Landesfrauenrat MV e.V. fordert FDP zu mehr Sachlichkeit auf

Mit Befremden hat der Landesfrauenrat MV e.V. Äußerungen der FDP in Mecklenburg-Vorpommern zur Kenntnis genommen, wonach diese die Gleichberechtigung der Männer in Gefahr sieht. In einer Stellungnahme vom 15.12.2010 forderte der LFR die FDP zu mehr Sachlickeit auf. Herr Roolf habe mit seinen Äußerungen erreicht, was er vorgeblich nicht wolle - nämlich die Geschlechter gegeneinander auszuspielen. Zudem diskreditiere er die erfolgreiche Frauen- und Gleichstellungsarbeit im Land.
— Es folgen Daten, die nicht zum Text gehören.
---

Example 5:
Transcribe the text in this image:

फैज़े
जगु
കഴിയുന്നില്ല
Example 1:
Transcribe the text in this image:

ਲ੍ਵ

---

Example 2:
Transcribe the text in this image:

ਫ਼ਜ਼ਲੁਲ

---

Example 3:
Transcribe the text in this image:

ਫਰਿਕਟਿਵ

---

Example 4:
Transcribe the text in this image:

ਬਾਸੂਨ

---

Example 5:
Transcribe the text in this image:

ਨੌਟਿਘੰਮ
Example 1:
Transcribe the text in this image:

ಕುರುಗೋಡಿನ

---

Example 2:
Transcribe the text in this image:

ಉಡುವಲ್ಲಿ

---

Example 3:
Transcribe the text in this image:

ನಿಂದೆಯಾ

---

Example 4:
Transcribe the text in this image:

Analysen ergäben eindeutig, dass Frauen strukturell benachteiligt seien. Es sei deshalb folgerichtig, wenn in der Gleichstellungsarbeit der Schwerpunkt auf das Geschlecht gesetzt werde, das größeren Benachteiligungen unterliege. Dieser Fakt müsse auch in der Bezeichnung einer institutionalisierten Gleichstellungsstruktur wie der Parlamentarischen Staatssekretärin für Frauen und Gleichstellung deutlich gemacht werden.

Die Parlamentarische Staatssekretärin habe mit ihren Mitarbeitenden im Land MV eine sehr gute Arbeit geleistet, zum Abbau geschlechterbedingten Benachteiligungen beigetragen und müsse erhalten bleiben, heißt es in der Stellungsnahme weiter.
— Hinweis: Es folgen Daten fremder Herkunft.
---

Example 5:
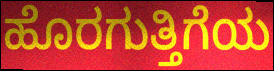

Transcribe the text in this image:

ಹೊರಗುತ್ತಿಗೆಯ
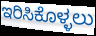
ಇರಿಸಿಕೊಳ್ಳಲು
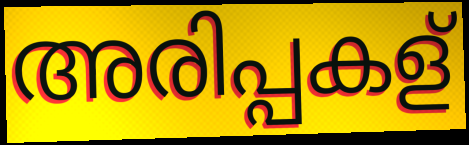
അരിപ്പകള്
Frauenförderung bedeute nicht die Benachteiligung von Männern. Im Land MV sei sehr wohl wahrgenommen worden, dass Jungen häufiger als Mädchen zu den Schulabbrechern gehören und spezielle Maßnahmen vonnöten seien. Im Bündnis für Arbeit hätten sich Landesregierung sowie Wirtschafts- und Sozialpartner in einer Initiative zur Fachkräftesicherung gemeinsam geeinigt, auch auf diesem Feld schwerpunktmäßig aktiv zu werden. Zudem würden in den Produktionsschulen des Landes überwiegend männliche Jugendliche für eine Eingliederung in den Arbeitsmarkt gefördert.